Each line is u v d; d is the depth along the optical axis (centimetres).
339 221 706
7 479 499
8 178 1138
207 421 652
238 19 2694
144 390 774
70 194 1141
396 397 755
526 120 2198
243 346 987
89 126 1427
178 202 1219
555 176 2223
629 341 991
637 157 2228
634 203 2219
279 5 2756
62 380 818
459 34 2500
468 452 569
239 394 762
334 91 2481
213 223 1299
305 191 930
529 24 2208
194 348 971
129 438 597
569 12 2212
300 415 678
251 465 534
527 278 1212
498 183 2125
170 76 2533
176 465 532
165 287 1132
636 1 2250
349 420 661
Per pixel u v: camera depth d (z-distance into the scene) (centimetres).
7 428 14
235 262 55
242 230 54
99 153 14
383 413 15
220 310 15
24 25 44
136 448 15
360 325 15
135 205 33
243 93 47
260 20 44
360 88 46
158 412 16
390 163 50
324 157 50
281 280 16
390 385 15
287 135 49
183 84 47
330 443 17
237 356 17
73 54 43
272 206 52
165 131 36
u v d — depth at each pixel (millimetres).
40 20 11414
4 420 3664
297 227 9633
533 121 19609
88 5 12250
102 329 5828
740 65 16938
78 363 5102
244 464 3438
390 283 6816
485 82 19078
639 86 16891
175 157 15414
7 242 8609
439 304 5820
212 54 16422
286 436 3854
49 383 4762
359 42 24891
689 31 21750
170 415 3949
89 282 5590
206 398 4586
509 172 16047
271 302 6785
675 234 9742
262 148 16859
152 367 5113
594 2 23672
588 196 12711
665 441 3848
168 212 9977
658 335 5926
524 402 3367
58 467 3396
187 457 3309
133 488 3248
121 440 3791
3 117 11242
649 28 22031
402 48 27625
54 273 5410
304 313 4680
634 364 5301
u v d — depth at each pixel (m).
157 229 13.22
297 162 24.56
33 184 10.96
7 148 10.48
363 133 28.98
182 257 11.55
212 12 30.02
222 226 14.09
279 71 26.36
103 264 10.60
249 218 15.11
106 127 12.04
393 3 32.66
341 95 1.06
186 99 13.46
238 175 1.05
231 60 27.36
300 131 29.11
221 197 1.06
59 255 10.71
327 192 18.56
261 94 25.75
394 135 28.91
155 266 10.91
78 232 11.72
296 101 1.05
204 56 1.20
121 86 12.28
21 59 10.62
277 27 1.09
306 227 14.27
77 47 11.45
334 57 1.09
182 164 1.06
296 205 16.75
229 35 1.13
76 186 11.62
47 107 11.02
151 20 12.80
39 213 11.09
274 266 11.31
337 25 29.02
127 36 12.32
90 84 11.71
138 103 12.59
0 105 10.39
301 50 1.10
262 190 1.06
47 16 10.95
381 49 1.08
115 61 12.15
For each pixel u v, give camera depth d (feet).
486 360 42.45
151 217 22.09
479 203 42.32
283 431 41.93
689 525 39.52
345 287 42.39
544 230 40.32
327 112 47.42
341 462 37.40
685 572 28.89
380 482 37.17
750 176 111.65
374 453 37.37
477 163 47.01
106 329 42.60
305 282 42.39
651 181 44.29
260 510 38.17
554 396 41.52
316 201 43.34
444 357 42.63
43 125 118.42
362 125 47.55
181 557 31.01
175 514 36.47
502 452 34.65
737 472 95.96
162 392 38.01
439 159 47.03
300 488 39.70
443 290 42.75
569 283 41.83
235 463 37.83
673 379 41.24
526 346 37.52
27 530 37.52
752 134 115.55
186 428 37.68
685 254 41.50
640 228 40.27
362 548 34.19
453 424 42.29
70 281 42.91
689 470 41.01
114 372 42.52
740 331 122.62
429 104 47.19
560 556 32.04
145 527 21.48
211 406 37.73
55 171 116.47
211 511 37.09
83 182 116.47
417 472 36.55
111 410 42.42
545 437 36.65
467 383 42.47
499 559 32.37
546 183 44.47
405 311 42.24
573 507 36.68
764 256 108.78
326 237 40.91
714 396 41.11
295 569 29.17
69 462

*****

TASK DETAILS ::
Taking the line with "27 530 37.52" as the start and the last line of the data above as the end, write out those two lines and every line between them exactly, and only those.

WRITTEN RESPONSE ::
27 530 37.52
752 134 115.55
186 428 37.68
685 254 41.50
640 228 40.27
362 548 34.19
453 424 42.29
70 281 42.91
689 470 41.01
114 372 42.52
740 331 122.62
429 104 47.19
560 556 32.04
145 527 21.48
211 406 37.73
55 171 116.47
211 511 37.09
83 182 116.47
417 472 36.55
111 410 42.42
545 437 36.65
467 383 42.47
499 559 32.37
546 183 44.47
405 311 42.24
573 507 36.68
764 256 108.78
326 237 40.91
714 396 41.11
295 569 29.17
69 462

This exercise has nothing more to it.